- Born: November 12, 1912 Hanover, New Hampshire
- Died: February 5, 2000 (aged 87) Naples, Florida
- Education: Dartmouth College University of Minnesota Princeton University
- Occupation: Psychometrician
- Spouse: 2, including Muriel Kendall
- Children: 3 sons
- Relatives: Nathan Lord (great-great-grandfather)

= Frederic M. Lord =

Frederic Mather Lord (November 12, 1912 – February 5, 2000) was a psychometrician for Educational Testing Service. The SAT, GRE, GMAT, LSAT and TOEFL are all based on Lord's research.

==Early life==
Lord was born on November 12, 1912, in Hanover, New Hampshire. His great-great-grandfather, Nathan Lord, served as the sixth president of Dartmouth College, from which Lord graduated with a bachelor's degree in Sociology in 1936. He later earned a master's degree in Educational Psychology from the University of Minnesota, followed by a PhD in Psychology from Princeton University in 1951.

==Career==
Lord first worked for the Carnegie Foundation in 1944. By 1950, he began working for the Educational Testing Service (ETS). He was the source of much of the seminal research on item response theory, including two important books: Statistical Theories of Mental Test Scores (1968, with Melvin R. Novick, and two chapters by Allan Birnbaum), and Applications of Item Response Theory to Practical Testing Problems (1980).
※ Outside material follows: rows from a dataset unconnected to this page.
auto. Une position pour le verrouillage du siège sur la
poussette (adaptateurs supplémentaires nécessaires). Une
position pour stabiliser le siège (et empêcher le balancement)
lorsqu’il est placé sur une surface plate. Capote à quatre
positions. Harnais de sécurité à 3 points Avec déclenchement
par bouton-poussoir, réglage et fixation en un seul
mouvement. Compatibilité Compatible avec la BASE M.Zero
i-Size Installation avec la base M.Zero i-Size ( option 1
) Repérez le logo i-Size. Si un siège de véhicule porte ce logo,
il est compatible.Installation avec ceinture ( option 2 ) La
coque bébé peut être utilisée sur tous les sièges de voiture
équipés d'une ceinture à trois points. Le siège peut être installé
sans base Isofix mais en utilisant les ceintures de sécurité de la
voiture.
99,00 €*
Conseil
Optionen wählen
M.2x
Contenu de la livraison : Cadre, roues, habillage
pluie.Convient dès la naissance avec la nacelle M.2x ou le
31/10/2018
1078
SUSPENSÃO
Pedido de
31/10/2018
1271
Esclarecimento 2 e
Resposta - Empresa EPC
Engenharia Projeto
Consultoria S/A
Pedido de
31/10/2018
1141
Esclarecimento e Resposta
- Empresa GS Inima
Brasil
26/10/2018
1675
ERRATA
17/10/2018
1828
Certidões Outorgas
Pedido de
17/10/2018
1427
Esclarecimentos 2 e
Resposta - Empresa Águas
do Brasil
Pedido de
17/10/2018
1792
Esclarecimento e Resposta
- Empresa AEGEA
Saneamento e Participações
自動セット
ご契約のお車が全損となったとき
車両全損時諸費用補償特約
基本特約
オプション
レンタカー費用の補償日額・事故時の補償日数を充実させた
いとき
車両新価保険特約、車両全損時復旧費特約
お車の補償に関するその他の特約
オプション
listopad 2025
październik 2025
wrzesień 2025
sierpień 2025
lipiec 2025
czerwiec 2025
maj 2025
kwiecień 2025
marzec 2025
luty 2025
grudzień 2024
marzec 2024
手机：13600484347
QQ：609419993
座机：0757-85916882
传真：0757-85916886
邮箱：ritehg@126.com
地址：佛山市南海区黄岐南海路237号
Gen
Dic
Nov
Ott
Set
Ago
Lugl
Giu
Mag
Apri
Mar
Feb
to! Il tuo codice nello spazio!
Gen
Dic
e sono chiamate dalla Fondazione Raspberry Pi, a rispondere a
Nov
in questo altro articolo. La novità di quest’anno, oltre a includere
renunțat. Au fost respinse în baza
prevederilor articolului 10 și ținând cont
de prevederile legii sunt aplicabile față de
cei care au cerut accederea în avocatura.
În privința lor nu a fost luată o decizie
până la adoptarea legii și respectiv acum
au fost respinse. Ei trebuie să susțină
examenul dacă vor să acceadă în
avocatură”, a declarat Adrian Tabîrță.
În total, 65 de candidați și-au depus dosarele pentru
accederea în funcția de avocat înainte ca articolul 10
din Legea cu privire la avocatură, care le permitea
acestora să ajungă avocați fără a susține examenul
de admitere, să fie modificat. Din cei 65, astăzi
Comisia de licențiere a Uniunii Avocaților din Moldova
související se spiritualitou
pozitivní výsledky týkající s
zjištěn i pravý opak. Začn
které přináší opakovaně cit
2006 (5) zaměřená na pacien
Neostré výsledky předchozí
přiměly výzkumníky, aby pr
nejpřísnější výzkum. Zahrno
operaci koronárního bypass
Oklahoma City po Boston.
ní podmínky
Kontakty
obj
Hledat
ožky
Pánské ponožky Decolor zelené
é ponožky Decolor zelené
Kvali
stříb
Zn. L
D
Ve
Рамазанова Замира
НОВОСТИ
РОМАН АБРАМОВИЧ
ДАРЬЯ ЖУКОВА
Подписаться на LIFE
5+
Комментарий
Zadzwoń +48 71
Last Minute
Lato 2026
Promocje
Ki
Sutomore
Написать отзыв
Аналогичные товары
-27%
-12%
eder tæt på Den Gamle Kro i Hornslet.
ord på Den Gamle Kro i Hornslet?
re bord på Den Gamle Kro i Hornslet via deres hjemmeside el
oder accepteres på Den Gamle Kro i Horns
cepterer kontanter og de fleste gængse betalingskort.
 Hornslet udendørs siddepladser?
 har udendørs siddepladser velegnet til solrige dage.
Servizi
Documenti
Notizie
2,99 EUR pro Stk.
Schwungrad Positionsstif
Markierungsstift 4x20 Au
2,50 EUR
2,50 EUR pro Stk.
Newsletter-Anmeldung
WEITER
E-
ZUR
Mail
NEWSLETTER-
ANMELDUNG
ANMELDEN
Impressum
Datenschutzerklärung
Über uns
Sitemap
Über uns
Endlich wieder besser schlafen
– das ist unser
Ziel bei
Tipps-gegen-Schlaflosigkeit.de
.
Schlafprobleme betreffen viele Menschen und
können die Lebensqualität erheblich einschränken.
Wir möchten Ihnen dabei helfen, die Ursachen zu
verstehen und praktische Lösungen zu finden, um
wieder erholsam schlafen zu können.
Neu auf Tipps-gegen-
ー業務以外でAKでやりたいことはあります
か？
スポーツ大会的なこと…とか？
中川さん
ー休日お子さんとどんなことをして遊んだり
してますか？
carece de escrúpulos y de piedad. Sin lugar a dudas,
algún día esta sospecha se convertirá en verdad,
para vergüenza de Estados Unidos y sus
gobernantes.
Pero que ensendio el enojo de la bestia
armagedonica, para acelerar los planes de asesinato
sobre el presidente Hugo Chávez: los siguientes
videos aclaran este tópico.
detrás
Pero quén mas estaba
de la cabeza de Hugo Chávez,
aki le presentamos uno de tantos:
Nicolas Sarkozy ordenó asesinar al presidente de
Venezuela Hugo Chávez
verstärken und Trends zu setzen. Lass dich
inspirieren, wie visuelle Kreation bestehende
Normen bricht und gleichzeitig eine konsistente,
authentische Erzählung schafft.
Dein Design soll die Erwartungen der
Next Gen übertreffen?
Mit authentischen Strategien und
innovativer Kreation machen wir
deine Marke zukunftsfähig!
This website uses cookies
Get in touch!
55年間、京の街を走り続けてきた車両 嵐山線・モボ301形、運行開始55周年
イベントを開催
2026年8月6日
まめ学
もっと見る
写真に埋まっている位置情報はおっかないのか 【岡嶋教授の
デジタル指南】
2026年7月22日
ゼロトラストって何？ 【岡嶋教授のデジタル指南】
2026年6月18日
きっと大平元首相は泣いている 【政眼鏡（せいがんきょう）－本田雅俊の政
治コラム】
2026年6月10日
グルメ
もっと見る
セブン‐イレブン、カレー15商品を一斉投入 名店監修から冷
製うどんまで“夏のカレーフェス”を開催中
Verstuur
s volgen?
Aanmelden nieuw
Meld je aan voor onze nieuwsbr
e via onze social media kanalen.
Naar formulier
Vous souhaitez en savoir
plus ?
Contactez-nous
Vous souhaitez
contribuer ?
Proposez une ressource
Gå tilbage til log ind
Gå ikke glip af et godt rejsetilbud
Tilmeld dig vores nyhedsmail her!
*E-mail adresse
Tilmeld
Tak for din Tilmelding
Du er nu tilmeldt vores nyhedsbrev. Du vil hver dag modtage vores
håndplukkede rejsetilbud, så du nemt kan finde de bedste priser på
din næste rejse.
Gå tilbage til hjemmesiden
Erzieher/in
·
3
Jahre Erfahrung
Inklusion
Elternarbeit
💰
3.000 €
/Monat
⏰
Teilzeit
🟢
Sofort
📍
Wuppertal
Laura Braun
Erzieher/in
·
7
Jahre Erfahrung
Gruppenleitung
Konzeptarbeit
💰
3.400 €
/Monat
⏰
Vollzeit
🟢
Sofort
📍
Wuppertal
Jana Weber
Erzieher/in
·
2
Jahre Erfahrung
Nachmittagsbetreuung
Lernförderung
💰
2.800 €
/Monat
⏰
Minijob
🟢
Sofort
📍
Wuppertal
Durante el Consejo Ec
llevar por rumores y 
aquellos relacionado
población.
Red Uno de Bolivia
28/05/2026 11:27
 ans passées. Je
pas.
Lord's research shaped the SAT, GRE, GMAT, LSAT and the TOEFL. Lord was called the "Father of Modern Testing" by the National Council on Measurement in Education.

==Personal life and death==
Lord was married twice. He had three sons with his first wife. His second wife was Muriel Kendall.

Lord died on February 5, 2000, in Naples, Florida, at 87.